改訂新版 世界大百科事典 「自然改造計画」の意味・わかりやすい解説
自然改造計画 (しぜんかいぞうけいかく)
自然の有効利用を図るための総合的国土開発計画。もともとはソ連で第2次大戦後,第4次五ヵ年計画(1946-50)においてスターリンが提唱した用語。具体的には,ボルガ川流域における植林,ダム・水力発電所の建設,カラクム運河の開設等によって,自然災害の防止,農村の電化,耕地の拡大などを目指すものであった。ソ連における〈自然改造計画〉の主旨は,資本主義的な開発が一面的で,しばしば資源の略奪・疲弊をもたらすのに対し,社会主義における計画的・総合的開発計画は自然を略奪することなく改良・改造できるというところにあった。このような考え方は一時期大きな影響力をもち,エジプトのアスワン・ハイ・ダムや中国の淮河(わいが)治水事業をはじめ,アジア・アフリカ諸国でいくつかの計画が立案・実施された。しかし資本主義諸国においても,1930年代からのアメリカのTVAをはじめとして,大規模事業が国家的レベルで計画され,第2次大戦後にいっせいに実施に移されるようになったことや,生態系の破壊や公害の発生といった面で社会主義国もまた例外でないことが明らかになるにつれ,〈自然改造〉ないし〈自然改造計画〉という語はしだいに用いられなくなりつつある。

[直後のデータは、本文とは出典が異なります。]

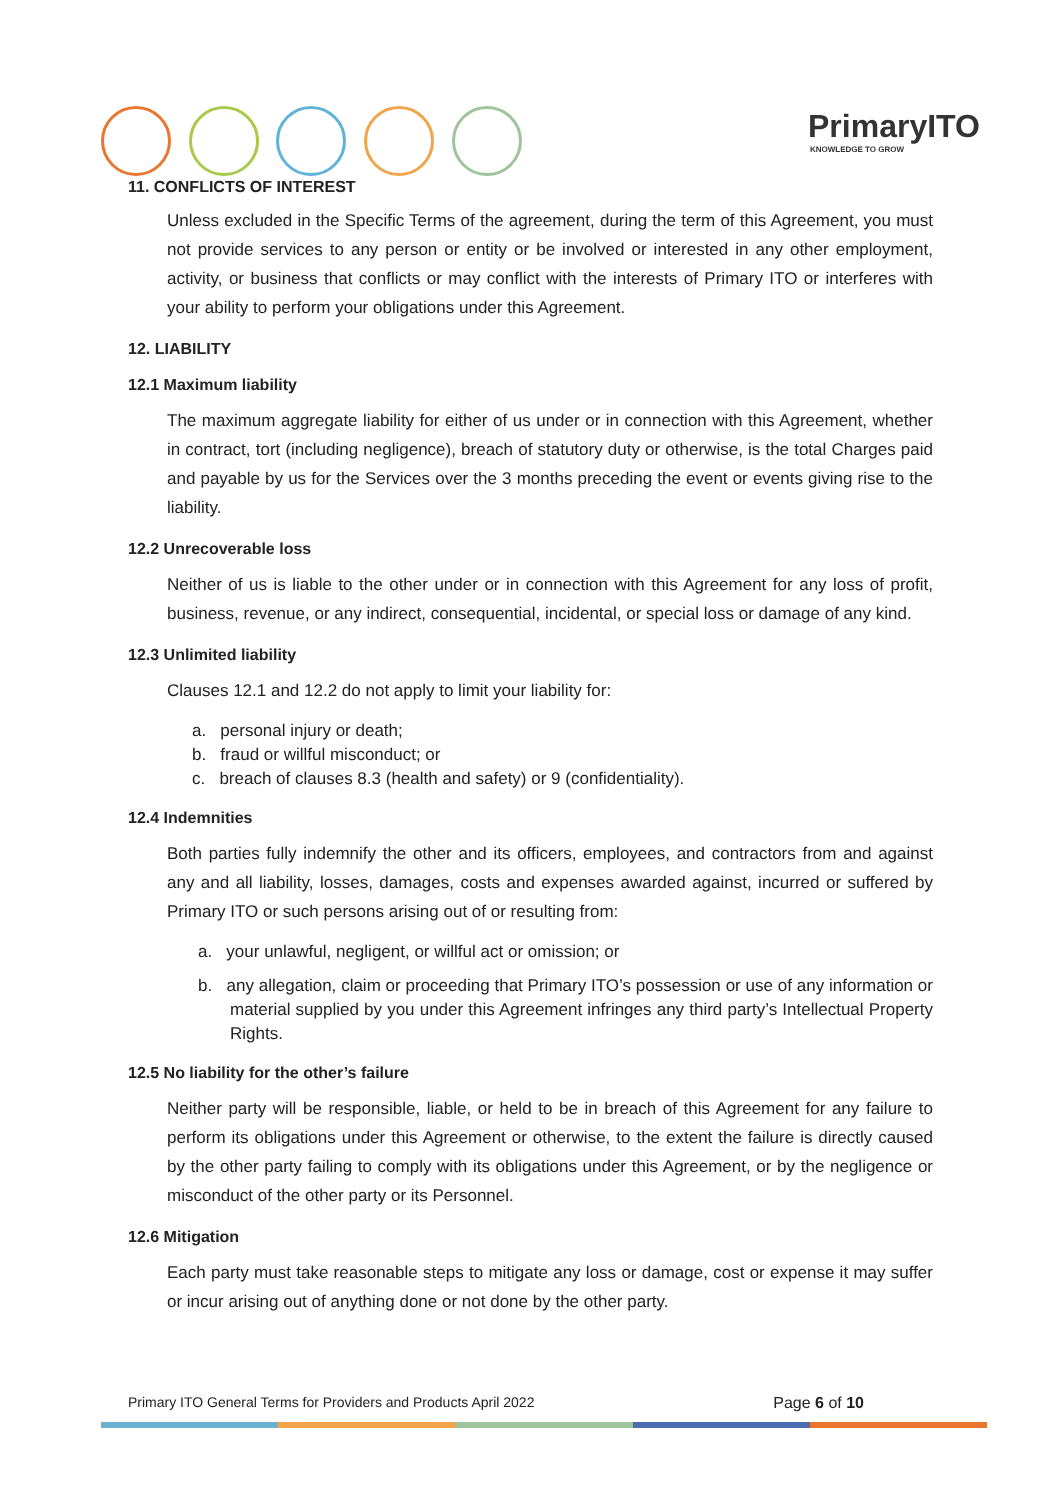PrimaryITO
KNOWLEDGE TO GROW
11. CONFLICTS OF INTEREST
Unless excluded in the Specific Terms of the agreement, during the term of this Agreement, you must not provide services to any person or entity or be involved or interested in any other employment, activity, or business that conflicts or may conflict with the interests of Primary ITO or interferes with your ability to perform your obligations under this Agreement.
12. LIABILITY
12.1 Maximum liability
The maximum aggregate liability for either of us under or in connection with this Agreement, whether in contract, tort (including negligence), breach of statutory duty or otherwise, is the total Charges paid and payable by us for the Services over the 3 months preceding the event or events giving rise to the liability.
12.2 Unrecoverable loss
Neither of us is liable to the other under or in connection with this Agreement for any loss of profit, business, revenue, or any indirect, consequential, incidental, or special loss or damage of any kind.
12.3 Unlimited liability
Clauses 12.1 and 12.2 do not apply to limit your liability for:
a. personal injury or death;
b. fraud or willful misconduct; or
c. breach of clauses 8.3 (health and safety) or 9 (confidentiality).
12.4 Indemnities
Both parties fully indemnify the other and its officers, employees, and contractors from and against any and all liability, losses, damages, costs and expenses awarded against, incurred or suffered by Primary ITO or such persons arising out of or resulting from:
a. your unlawful, negligent, or willful act or omission; or
b. any allegation, claim or proceeding that Primary ITO’s possession or use of any information or material supplied by you under this Agreement infringes any third party’s Intellectual Property Rights.
12.5 No liability for the other’s failure
Neither party will be responsible, liable, or held to be in breach of this Agreement for any failure to perform its obligations under this Agreement or otherwise, to the extent the failure is directly caused by the other party failing to comply with its obligations under this Agreement, or by the negligence or misconduct of the other party or its Personnel.
12.6 Mitigation
Each party must take reasonable steps to mitigate any loss or damage, cost or expense it may suffer or incur arising out of anything done or not done by the other party.
Primary ITO General Terms for Providers and Products April 2022 Page 6 of 10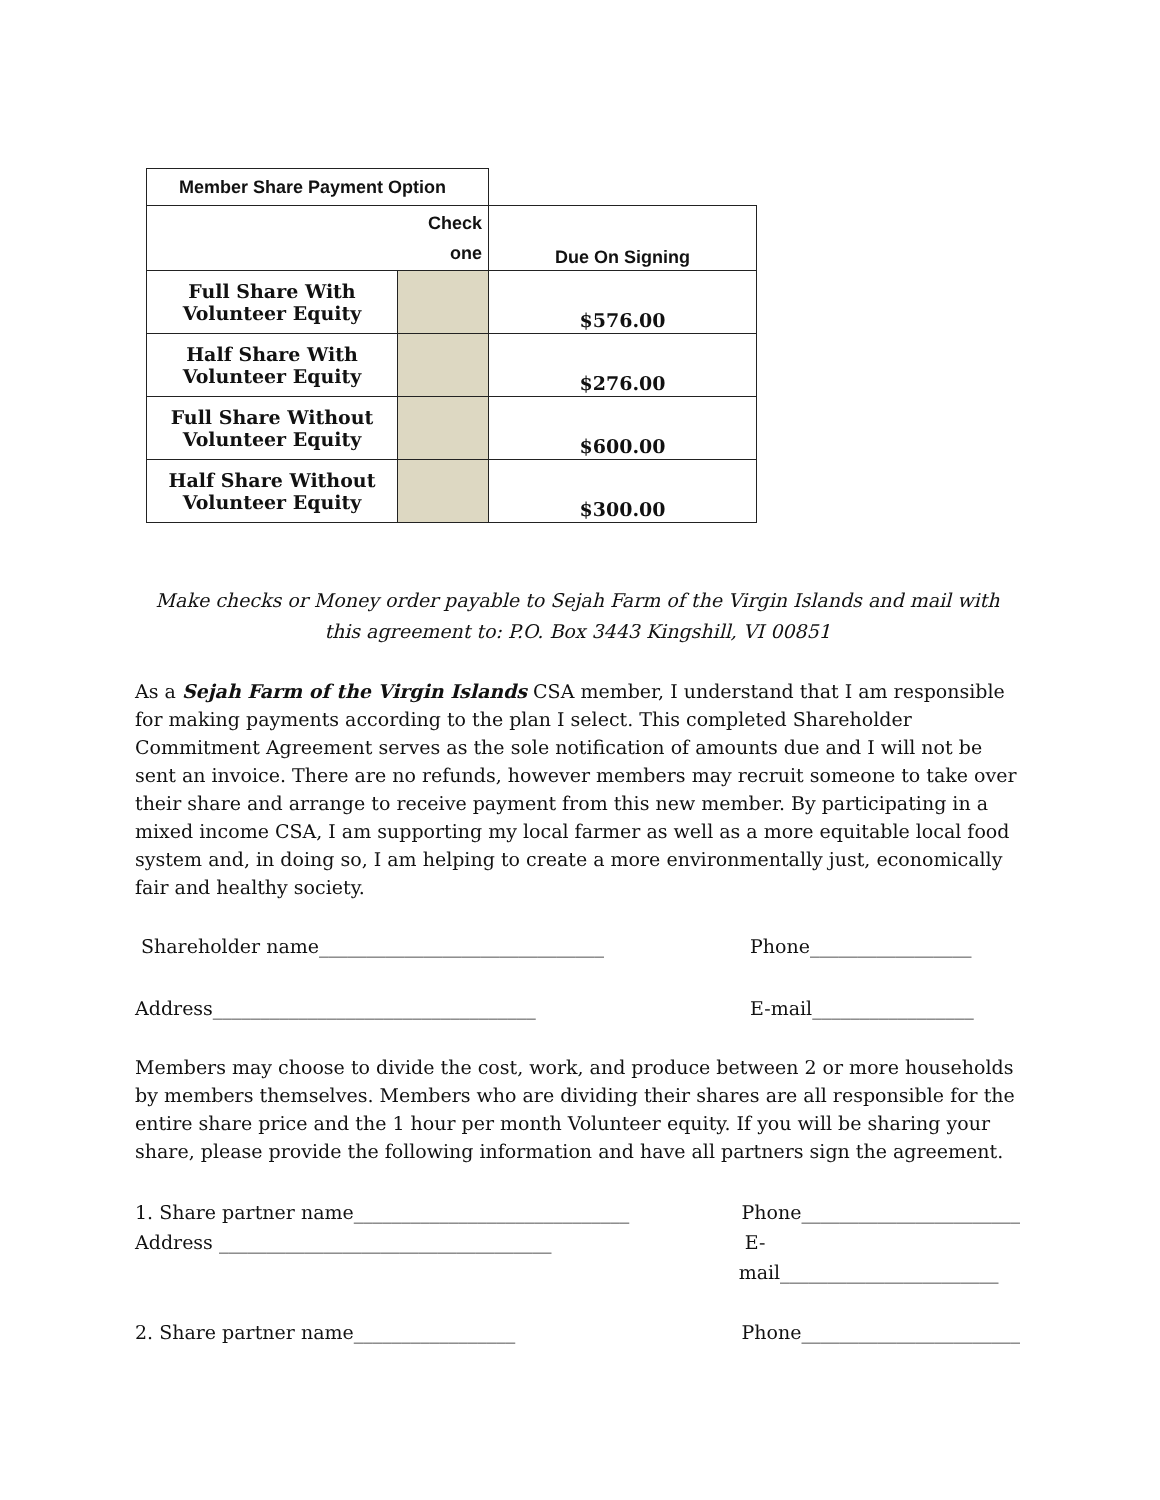| Member Share Payment Option | | |
| --- | --- | --- |
| Check one | | Due On Signing |
| Full Share With Volunteer Equity | | $576.00 |
| Half Share With Volunteer Equity | | $276.00 |
| Full Share Without Volunteer Equity | | $600.00 |
| Half Share Without Volunteer Equity | | $300.00 |
Make checks or Money order payable to Sejah Farm of the Virgin Islands and mail with this agreement to: P.O. Box 3443 Kingshill, VI 00851
As a Sejah Farm of the Virgin Islands CSA member, I understand that I am responsible for making payments according to the plan I select. This completed Shareholder Commitment Agreement serves as the sole notification of amounts due and I will not be sent an invoice. There are no refunds, however members may recruit someone to take over their share and arrange to receive payment from this new member. By participating in a mixed income CSA, I am supporting my local farmer as well as a more equitable local food system and, in doing so, I am helping to create a more environmentally just, economically fair and healthy society.
Shareholder name______________________________ Phone_________________
Address__________________________________ E-mail_________________
Members may choose to divide the cost, work, and produce between 2 or more households by members themselves. Members who are dividing their shares are all responsible for the entire share price and the 1 hour per month Volunteer equity. If you will be sharing your share, please provide the following information and have all partners sign the agreement.
1. Share partner name_____________________________ Phone_______________________
Address ___________________________________ E-mail_______________________
2. Share partner name_________________ Phone_______________________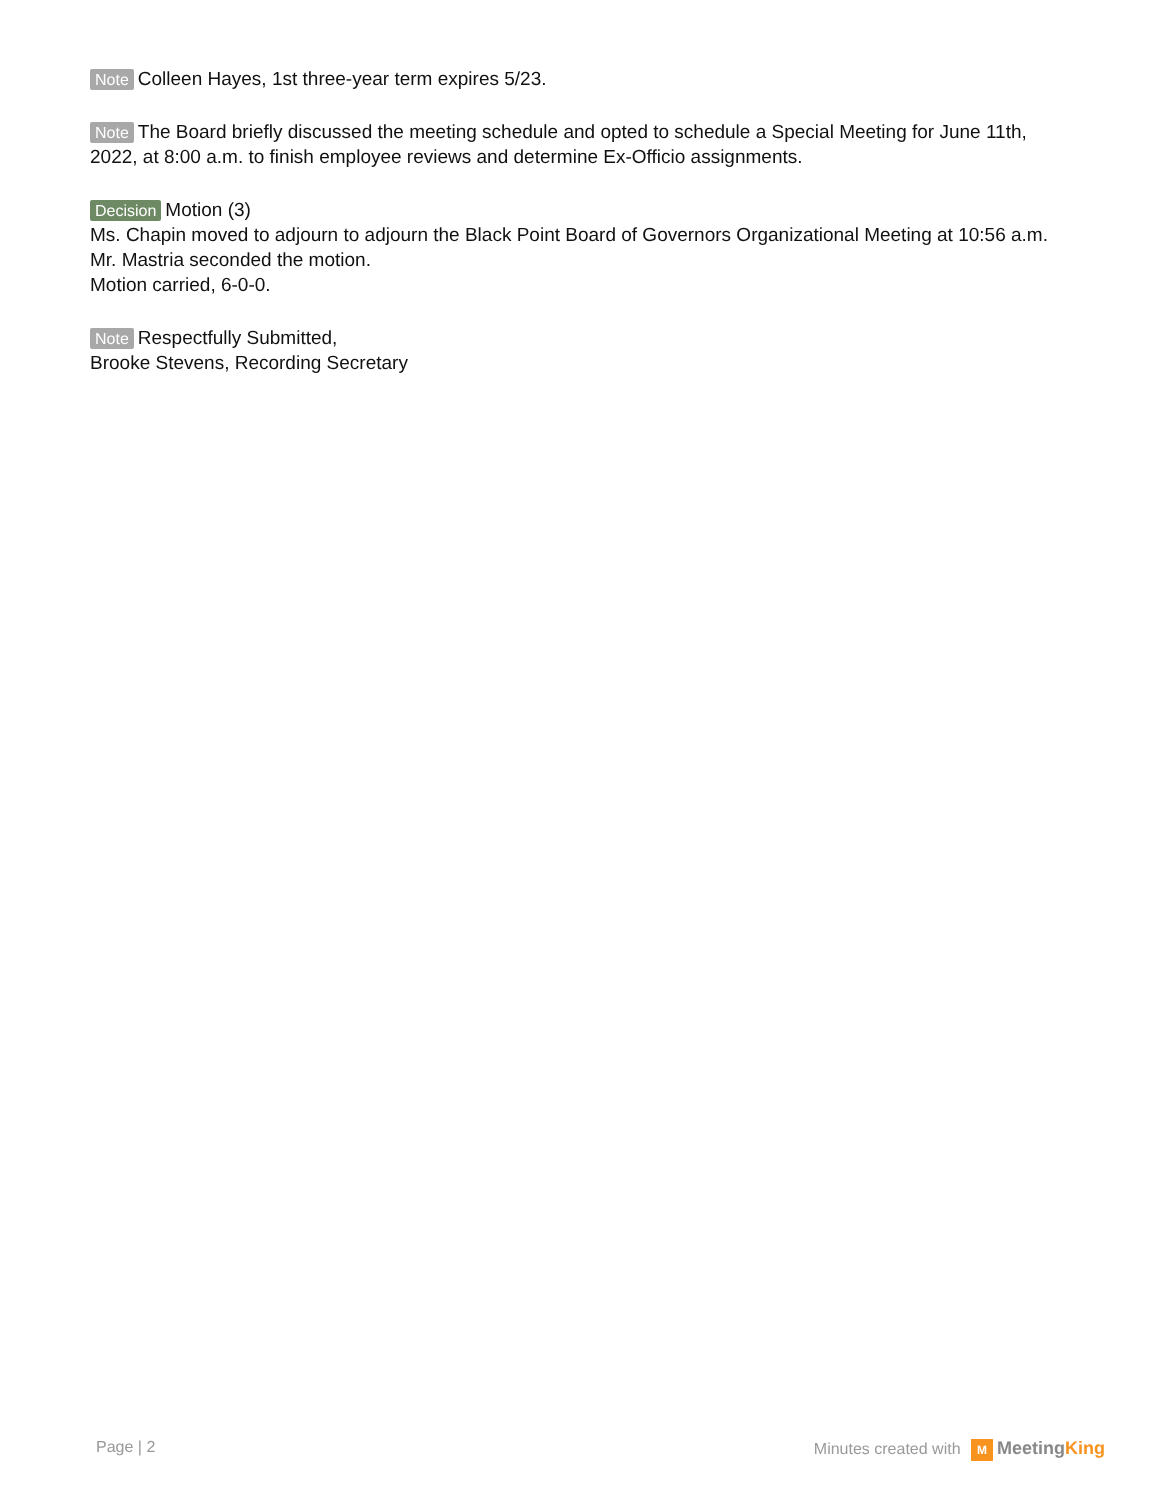Note Colleen Hayes, 1st three-year term expires 5/23.
Note The Board briefly discussed the meeting schedule and opted to schedule a Special Meeting for June 11th, 2022, at 8:00 a.m. to finish employee reviews and determine Ex-Officio assignments.
Decision Motion (3)
Ms. Chapin moved to adjourn to adjourn the Black Point Board of Governors Organizational Meeting at 10:56 a.m.
Mr. Mastria seconded the motion.
Motion carried, 6-0-0.
Note Respectfully Submitted,
Brooke Stevens, Recording Secretary
Page | 2 Minutes created with M MeetingKing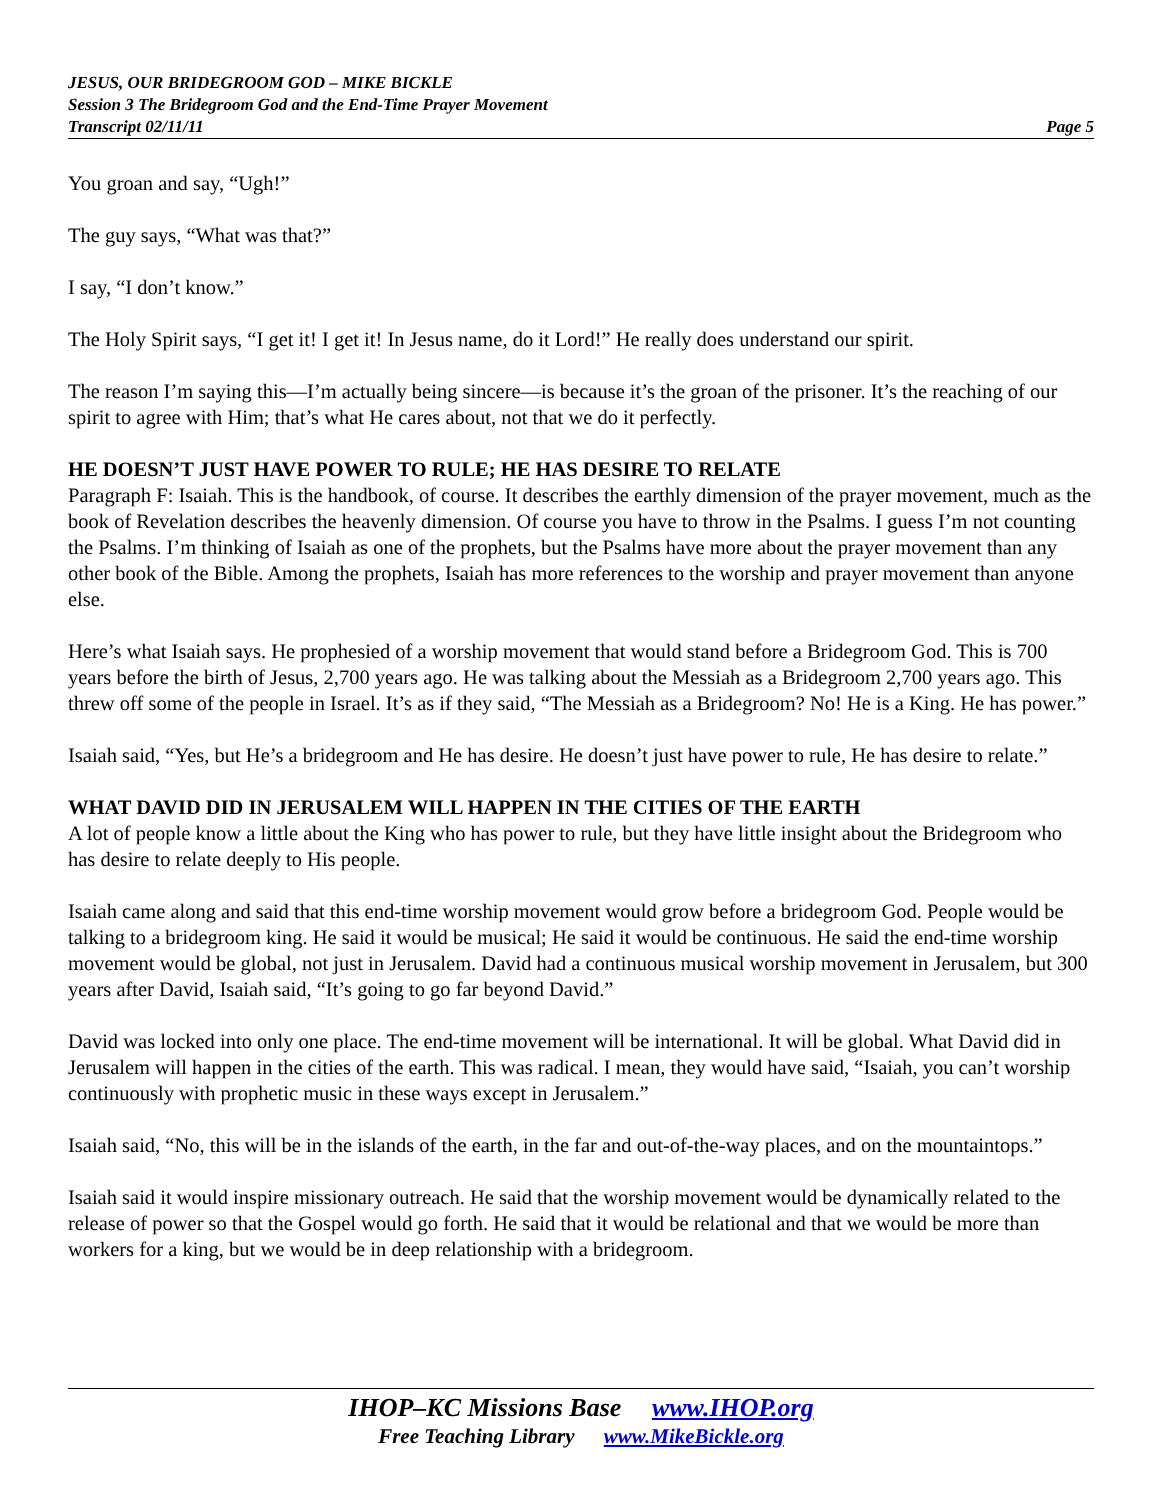JESUS, OUR BRIDEGROOM GOD – MIKE BICKLE
Session 3 The Bridegroom God and the End-Time Prayer Movement
Transcript 02/11/11 Page 5
You groan and say, “Ugh!”
The guy says, “What was that?”
I say, “I don’t know.”
The Holy Spirit says, “I get it! I get it! In Jesus name, do it Lord!” He really does understand our spirit.
The reason I’m saying this—I’m actually being sincere—is because it’s the groan of the prisoner. It’s the reaching of our spirit to agree with Him; that’s what He cares about, not that we do it perfectly.
HE DOESN’T JUST HAVE POWER TO RULE; HE HAS DESIRE TO RELATE
Paragraph F: Isaiah. This is the handbook, of course. It describes the earthly dimension of the prayer movement, much as the book of Revelation describes the heavenly dimension. Of course you have to throw in the Psalms. I guess I’m not counting the Psalms. I’m thinking of Isaiah as one of the prophets, but the Psalms have more about the prayer movement than any other book of the Bible. Among the prophets, Isaiah has more references to the worship and prayer movement than anyone else.
Here’s what Isaiah says. He prophesied of a worship movement that would stand before a Bridegroom God. This is 700 years before the birth of Jesus, 2,700 years ago. He was talking about the Messiah as a Bridegroom 2,700 years ago. This threw off some of the people in Israel. It’s as if they said, “The Messiah as a Bridegroom? No! He is a King. He has power.”
Isaiah said, “Yes, but He’s a bridegroom and He has desire. He doesn’t just have power to rule, He has desire to relate.”
WHAT DAVID DID IN JERUSALEM WILL HAPPEN IN THE CITIES OF THE EARTH
A lot of people know a little about the King who has power to rule, but they have little insight about the Bridegroom who has desire to relate deeply to His people.
Isaiah came along and said that this end-time worship movement would grow before a bridegroom God. People would be talking to a bridegroom king. He said it would be musical; He said it would be continuous. He said the end-time worship movement would be global, not just in Jerusalem. David had a continuous musical worship movement in Jerusalem, but 300 years after David, Isaiah said, “It’s going to go far beyond David.”
David was locked into only one place. The end-time movement will be international. It will be global. What David did in Jerusalem will happen in the cities of the earth. This was radical. I mean, they would have said, “Isaiah, you can’t worship continuously with prophetic music in these ways except in Jerusalem.”
Isaiah said, “No, this will be in the islands of the earth, in the far and out-of-the-way places, and on the mountaintops.”
Isaiah said it would inspire missionary outreach. He said that the worship movement would be dynamically related to the release of power so that the Gospel would go forth. He said that it would be relational and that we would be more than workers for a king, but we would be in deep relationship with a bridegroom.
IHOP–KC Missions Base www.IHOP.org
Free Teaching Library www.MikeBickle.org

一方,呼び方はどうあれ,自然の総合的開発を必要とした条件,つまり耕地の不足や水資源の確保,交通の利便といった問題は解消されたわけでなく,それを可能にする科学技術の条件もあり,現実には国土総合開発,河川総合開発あるいは列島改造などの名目で,ある種の〈自然改造〉は今でも多くの国で活発に進められている。近年では,〈自然改造〉の名に相当するような大規模な事業計画に対して〈マクロ・エンジニアリングmacro-engineering〉の語が用いられることが多い。